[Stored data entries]
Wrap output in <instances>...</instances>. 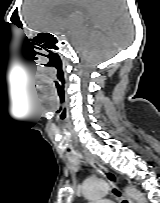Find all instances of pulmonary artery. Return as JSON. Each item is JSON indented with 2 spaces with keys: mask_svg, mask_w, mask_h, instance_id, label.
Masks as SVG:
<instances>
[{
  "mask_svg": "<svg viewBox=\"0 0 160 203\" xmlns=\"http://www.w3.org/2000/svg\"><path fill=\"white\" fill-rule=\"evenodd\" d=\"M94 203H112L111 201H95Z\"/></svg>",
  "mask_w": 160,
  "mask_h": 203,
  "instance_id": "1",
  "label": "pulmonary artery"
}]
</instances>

--

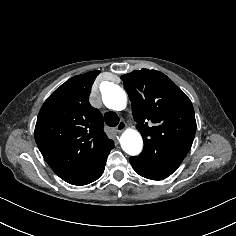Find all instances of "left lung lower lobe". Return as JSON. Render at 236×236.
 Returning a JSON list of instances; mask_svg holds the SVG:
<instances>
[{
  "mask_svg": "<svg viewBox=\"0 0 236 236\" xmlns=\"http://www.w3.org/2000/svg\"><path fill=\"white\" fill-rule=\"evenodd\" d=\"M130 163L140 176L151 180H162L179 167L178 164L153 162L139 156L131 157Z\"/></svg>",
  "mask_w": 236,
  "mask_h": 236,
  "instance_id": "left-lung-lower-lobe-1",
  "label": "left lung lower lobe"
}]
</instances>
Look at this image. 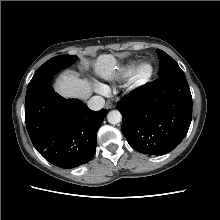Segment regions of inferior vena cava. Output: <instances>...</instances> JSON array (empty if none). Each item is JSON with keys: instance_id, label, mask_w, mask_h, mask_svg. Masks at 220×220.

--

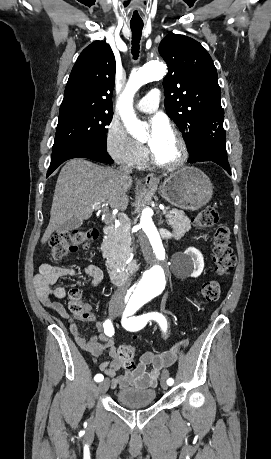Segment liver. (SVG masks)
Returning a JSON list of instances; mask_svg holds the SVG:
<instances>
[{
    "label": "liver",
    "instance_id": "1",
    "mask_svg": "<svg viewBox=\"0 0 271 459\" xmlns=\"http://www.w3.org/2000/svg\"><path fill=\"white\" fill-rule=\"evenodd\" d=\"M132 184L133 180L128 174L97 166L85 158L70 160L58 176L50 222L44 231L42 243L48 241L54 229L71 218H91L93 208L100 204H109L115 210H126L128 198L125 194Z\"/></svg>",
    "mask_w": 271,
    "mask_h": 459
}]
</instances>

### What the task requires
Pick out and copy each line in the items above that includes the string "fill".

### Result of this exercise
  "mask_svg": "<svg viewBox=\"0 0 160 203\" xmlns=\"http://www.w3.org/2000/svg\"><path fill=\"white\" fill-rule=\"evenodd\" d=\"M94 203H112L111 201H95Z\"/></svg>",
  "mask_svg": "<svg viewBox=\"0 0 236 236\" xmlns=\"http://www.w3.org/2000/svg\"><path fill=\"white\" fill-rule=\"evenodd\" d=\"M130 163L140 176L151 180H162L179 167L178 164L153 162L139 156L131 157Z\"/></svg>",
    "mask_svg": "<svg viewBox=\"0 0 271 459\" xmlns=\"http://www.w3.org/2000/svg\"><path fill=\"white\" fill-rule=\"evenodd\" d=\"M132 184L133 180L128 174L97 166L85 158L70 160L58 176L50 222L44 231L42 243L48 241L54 229L71 218H91L93 208L100 204H109L115 210H126L128 198L125 194Z\"/></svg>",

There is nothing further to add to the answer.